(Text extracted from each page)
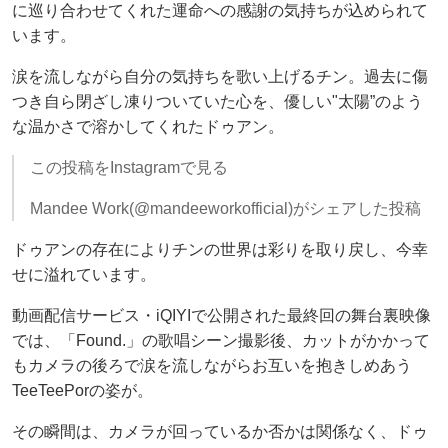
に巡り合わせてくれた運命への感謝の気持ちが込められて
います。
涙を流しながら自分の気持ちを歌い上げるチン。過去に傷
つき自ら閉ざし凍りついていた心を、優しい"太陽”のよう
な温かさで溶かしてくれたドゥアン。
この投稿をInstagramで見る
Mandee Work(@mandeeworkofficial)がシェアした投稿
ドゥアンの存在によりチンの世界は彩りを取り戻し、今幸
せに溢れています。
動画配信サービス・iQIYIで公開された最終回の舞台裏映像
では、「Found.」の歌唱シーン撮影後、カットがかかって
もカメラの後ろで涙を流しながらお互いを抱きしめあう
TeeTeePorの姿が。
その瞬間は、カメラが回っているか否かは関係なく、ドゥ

==

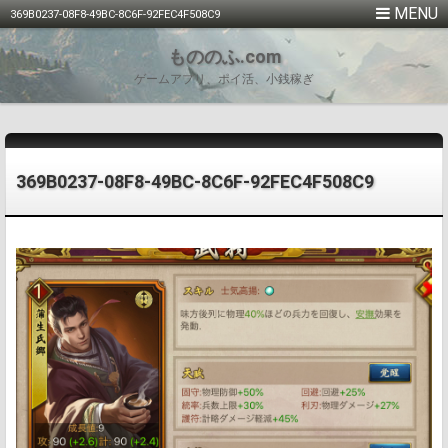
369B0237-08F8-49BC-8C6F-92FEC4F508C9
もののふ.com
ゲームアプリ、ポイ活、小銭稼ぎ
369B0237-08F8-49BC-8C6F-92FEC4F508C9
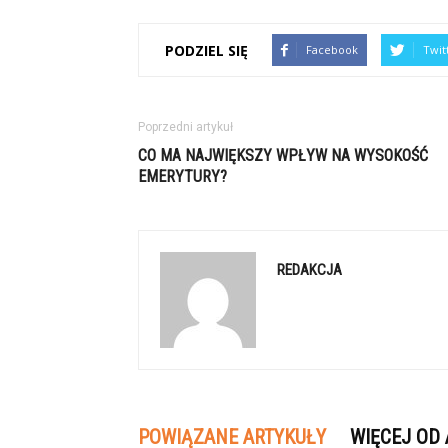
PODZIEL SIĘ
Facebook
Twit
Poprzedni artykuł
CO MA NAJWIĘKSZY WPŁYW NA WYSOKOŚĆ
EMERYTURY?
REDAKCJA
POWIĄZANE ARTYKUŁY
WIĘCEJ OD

» **Work instructions**
Please rewrite the rows beginning at the line that has "に巡り合わせてくれた運命への感謝の気持ちが込められて" and stopping after the line that has "その瞬間は、カメラが回っているか否かは関係なく、ドゥ", replacing "チン" with "Chin" and leaving all else as it stands.

» **Result**
に巡り合わせてくれた運命への感謝の気持ちが込められて
います。
涙を流しながら自分の気持ちを歌い上げるChin。過去に傷
つき自ら閉ざし凍りついていた心を、優しい"太陽”のよう
な温かさで溶かしてくれたドゥアン。
この投稿をInstagramで見る
Mandee Work(@mandeeworkofficial)がシェアした投稿
ドゥアンの存在によりChinの世界は彩りを取り戻し、今幸
せに溢れています。
動画配信サービス・iQIYIで公開された最終回の舞台裏映像
では、「Found.」の歌唱シーン撮影後、カットがかかって
もカメラの後ろで涙を流しながらお互いを抱きしめあう
TeeTeePorの姿が。
その瞬間は、カメラが回っているか否かは関係なく、ドゥ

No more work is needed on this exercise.